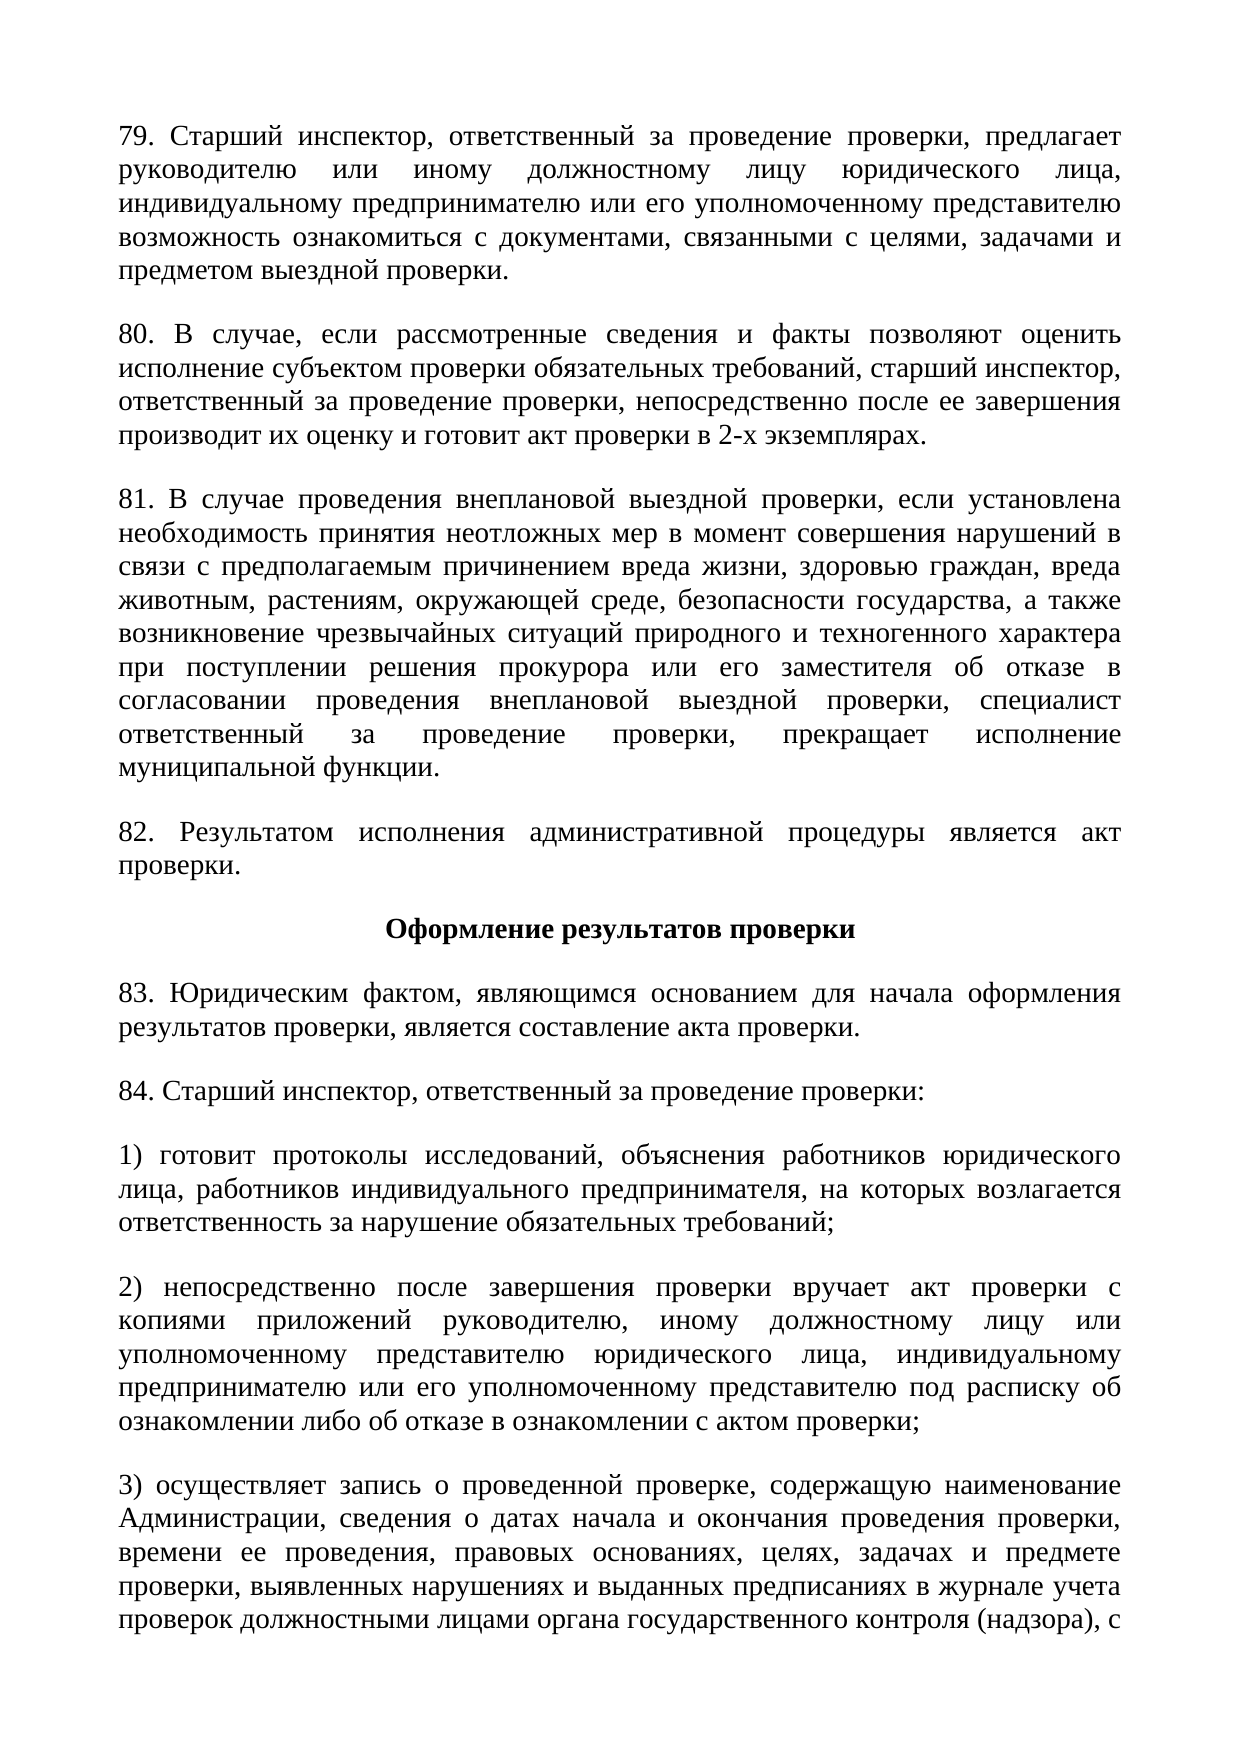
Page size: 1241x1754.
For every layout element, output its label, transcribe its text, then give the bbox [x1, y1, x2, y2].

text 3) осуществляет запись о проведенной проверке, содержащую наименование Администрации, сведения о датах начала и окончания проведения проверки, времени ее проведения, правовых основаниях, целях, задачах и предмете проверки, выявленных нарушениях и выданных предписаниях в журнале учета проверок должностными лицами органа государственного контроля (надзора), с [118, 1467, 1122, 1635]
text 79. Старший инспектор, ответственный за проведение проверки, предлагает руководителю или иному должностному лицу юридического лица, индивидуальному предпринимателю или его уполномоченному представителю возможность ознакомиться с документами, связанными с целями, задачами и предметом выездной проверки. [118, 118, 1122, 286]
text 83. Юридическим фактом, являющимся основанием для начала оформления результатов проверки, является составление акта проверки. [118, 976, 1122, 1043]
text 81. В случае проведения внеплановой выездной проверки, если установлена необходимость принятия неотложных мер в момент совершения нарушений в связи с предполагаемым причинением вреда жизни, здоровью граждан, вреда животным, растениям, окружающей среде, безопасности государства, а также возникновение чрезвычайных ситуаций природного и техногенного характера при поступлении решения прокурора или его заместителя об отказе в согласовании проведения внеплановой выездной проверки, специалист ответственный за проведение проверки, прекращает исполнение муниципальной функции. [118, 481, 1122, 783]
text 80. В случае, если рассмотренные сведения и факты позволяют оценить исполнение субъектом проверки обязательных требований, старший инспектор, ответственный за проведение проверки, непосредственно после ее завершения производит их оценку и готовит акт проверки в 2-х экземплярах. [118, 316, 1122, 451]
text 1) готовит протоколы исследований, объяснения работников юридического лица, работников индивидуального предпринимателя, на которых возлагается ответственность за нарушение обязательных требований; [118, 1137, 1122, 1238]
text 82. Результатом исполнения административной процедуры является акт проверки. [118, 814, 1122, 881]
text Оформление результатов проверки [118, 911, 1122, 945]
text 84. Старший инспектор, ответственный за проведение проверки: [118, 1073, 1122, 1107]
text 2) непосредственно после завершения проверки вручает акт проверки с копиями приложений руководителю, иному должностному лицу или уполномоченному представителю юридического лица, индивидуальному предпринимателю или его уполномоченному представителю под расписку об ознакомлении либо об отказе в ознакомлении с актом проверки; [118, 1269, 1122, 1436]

- **What the task requires**
Rewrite all of the rows above, replacing each occurrence of "индивидуальному предпринимателю" with "гражданину" and leaving everything else unchanged. Omit the pictures from your answer.

- **Solution**
Page size: 1241x1754.
For every layout element, output its label, transcribe its text, then give the bbox [x1, y1, x2, y2].

text 3) осуществляет запись о проведенной проверке, содержащую наименование Администрации, сведения о датах начала и окончания проведения проверки, времени ее проведения, правовых основаниях, целях, задачах и предмете проверки, выявленных нарушениях и выданных предписаниях в журнале учета проверок должностными лицами органа государственного контроля (надзора), с [118, 1467, 1122, 1635]
text 79. Старший инспектор, ответственный за проведение проверки, предлагает руководителю или иному должностному лицу юридического лица, гражданину или его уполномоченному представителю возможность ознакомиться с документами, связанными с целями, задачами и предметом выездной проверки. [118, 118, 1122, 286]
text 83. Юридическим фактом, являющимся основанием для начала оформления результатов проверки, является составление акта проверки. [118, 976, 1122, 1043]
text 81. В случае проведения внеплановой выездной проверки, если установлена необходимость принятия неотложных мер в момент совершения нарушений в связи с предполагаемым причинением вреда жизни, здоровью граждан, вреда животным, растениям, окружающей среде, безопасности государства, а также возникновение чрезвычайных ситуаций природного и техногенного характера при поступлении решения прокурора или его заместителя об отказе в согласовании проведения внеплановой выездной проверки, специалист ответственный за проведение проверки, прекращает исполнение муниципальной функции. [118, 481, 1122, 783]
text 80. В случае, если рассмотренные сведения и факты позволяют оценить исполнение субъектом проверки обязательных требований, старший инспектор, ответственный за проведение проверки, непосредственно после ее завершения производит их оценку и готовит акт проверки в 2-х экземплярах. [118, 316, 1122, 451]
text 1) готовит протоколы исследований, объяснения работников юридического лица, работников индивидуального предпринимателя, на которых возлагается ответственность за нарушение обязательных требований; [118, 1137, 1122, 1238]
text 82. Результатом исполнения административной процедуры является акт проверки. [118, 814, 1122, 881]
text Оформление результатов проверки [118, 911, 1122, 945]
text 84. Старший инспектор, ответственный за проведение проверки: [118, 1073, 1122, 1107]
text 2) непосредственно после завершения проверки вручает акт проверки с копиями приложений руководителю, иному должностному лицу или уполномоченному представителю юридического лица, гражданину или его уполномоченному представителю под расписку об ознакомлении либо об отказе в ознакомлении с актом проверки; [118, 1269, 1122, 1436]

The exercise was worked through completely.